Schroeder, der Gerichtsschreiber, sagte in einer separaten Gerichtsakte, dass, als Case die Box zurückbrachte, ein Beutel im Inneren versiegelt blieb, mit einem weiteren "Plastikanhänger", der ihm die Gewissheit gab, dass auf die Festplatte nicht zugegriffen worden war.

Das Außenministerium hat nicht sofort auf Fragen zum Umgang der Anwälte mit den Festplatten reagiert. Das Büro hat zuvor behauptet, dass die Anwälte keine Berechtigung hatten, die kopierten Dateien überhaupt zu besitzen.

Der Anwalt, der die zweite Festplatte in Besitz genommen hat, ist der in Elbert County ansässige Anwalt Ric Morgan, der auch als Veteranenbeauftragter des Bezirks aufgeführt ist. Er sagte in einer Akte, dass ein versiegelter Beutel, den er von Schroeder erhalten hatte und der die Festplatte enthielt, nie aus seinem Besitz genommen und nie geöffnet wurde.

Morgan hat auf mehrere Anrufe und E-Mails nicht reagiert.

Case war nicht sofort verfügbar, um Fragen zu seinem Umgang mit der Festplatte, dem gebrochenen Verschluss oder dem Grund für die Inanspruchnahme eines Anwalts zu beantworten.

In einer Erklärung gegenüber Reuters sagte Case letzte Woche, dass der Beamte rechtmäßig gehandelt habe und argumentierte, dass die Informationen auf den Festplatten öffentlich zugänglich sein sollten. Das kopierte Material enthalte Bilder von Stimmzetteln, sagte Case, aber "keine Wählerinformationen". Er sagte, die Informationen könnten einen "immensen historischen Wert" haben.

"Dallas Schroeder hat gegen kein Gesetz und keine Wahlordnung verstoßen", sagte er in der Erklärung.

Case wiederholte, was Staatsbeamte als falsche Behauptung bezeichnen, dass ein anstehendes Software-Update alle Wahldaten des County-Systems für 2020 gelöscht hätte. Tatsächlich haben solche Upgrades keine Auswirkung auf die Speicherung von Daten vergangener Wahlen, so die Staatsbeamten. Dieser Irrglaube hat jedoch viele der landesweiten Versuche inspiriert, sich unbefugten Zugang zu den Wahlsystemen zu verschaffen.

Das Büro des Staatssekretärs von Colorado teilte Reuters auf Anfrage mit, dass Schroeder gegen die Regeln verstoßen habe, die "unqualifizierten Personen" den Zugriff auf die Ausrüstung der Wahlsysteme verbieten.
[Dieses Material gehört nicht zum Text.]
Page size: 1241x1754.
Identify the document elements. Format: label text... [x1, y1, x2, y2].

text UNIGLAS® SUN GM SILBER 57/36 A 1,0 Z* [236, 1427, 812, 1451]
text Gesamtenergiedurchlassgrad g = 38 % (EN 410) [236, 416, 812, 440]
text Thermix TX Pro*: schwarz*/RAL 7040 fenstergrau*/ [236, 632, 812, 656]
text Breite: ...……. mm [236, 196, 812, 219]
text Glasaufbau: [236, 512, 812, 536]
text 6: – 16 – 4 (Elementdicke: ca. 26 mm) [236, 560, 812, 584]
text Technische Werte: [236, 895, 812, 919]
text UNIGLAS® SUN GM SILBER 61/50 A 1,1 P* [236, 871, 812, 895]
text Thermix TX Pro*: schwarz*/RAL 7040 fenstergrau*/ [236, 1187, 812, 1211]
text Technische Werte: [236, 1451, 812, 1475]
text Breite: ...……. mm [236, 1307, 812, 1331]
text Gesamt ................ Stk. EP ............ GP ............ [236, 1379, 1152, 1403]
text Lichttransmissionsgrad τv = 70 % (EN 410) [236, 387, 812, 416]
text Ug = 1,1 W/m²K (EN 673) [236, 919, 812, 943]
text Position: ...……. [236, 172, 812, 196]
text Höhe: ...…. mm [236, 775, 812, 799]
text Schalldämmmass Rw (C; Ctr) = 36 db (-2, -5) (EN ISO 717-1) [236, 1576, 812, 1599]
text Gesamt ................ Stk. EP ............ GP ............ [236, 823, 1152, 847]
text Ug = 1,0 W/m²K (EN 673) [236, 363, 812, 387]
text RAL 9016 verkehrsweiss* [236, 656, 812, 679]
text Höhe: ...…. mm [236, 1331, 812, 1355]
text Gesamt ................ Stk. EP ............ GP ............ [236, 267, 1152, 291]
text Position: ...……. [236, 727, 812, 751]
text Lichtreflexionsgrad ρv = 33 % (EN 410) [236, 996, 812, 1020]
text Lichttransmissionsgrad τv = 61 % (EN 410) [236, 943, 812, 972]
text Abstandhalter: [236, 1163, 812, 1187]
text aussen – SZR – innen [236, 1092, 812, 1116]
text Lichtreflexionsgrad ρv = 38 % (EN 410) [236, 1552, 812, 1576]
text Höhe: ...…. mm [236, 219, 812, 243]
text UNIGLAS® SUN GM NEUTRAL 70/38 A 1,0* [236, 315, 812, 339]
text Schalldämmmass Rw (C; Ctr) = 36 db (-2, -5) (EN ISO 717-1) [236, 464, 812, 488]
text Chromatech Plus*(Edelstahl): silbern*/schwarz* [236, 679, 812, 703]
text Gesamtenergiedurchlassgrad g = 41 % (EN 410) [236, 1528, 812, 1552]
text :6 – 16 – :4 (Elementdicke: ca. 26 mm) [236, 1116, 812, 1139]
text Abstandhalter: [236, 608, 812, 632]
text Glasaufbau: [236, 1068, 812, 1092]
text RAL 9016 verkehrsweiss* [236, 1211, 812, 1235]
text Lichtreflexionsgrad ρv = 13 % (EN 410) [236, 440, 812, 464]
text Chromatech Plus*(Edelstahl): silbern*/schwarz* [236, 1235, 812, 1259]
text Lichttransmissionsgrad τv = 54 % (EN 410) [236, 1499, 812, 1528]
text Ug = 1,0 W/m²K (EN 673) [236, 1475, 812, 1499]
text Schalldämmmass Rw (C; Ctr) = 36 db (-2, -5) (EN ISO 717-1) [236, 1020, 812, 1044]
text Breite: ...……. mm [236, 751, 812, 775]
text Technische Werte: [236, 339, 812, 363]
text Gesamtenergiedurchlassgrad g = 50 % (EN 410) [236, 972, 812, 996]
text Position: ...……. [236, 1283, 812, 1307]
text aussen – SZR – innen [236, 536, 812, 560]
Er habe auch gegen Regeln verstoßen, die die Verwendung bestimmter "Wechselspeichermedien" verbieten, sagte Griswolds Büro und bezog sich dabei auf das Gerät, das Schroeder zur Sicherung der Systeme verwendet hatte.

Das Büro sagte, dass es die auf den Festplatten enthaltenen Daten noch untersucht.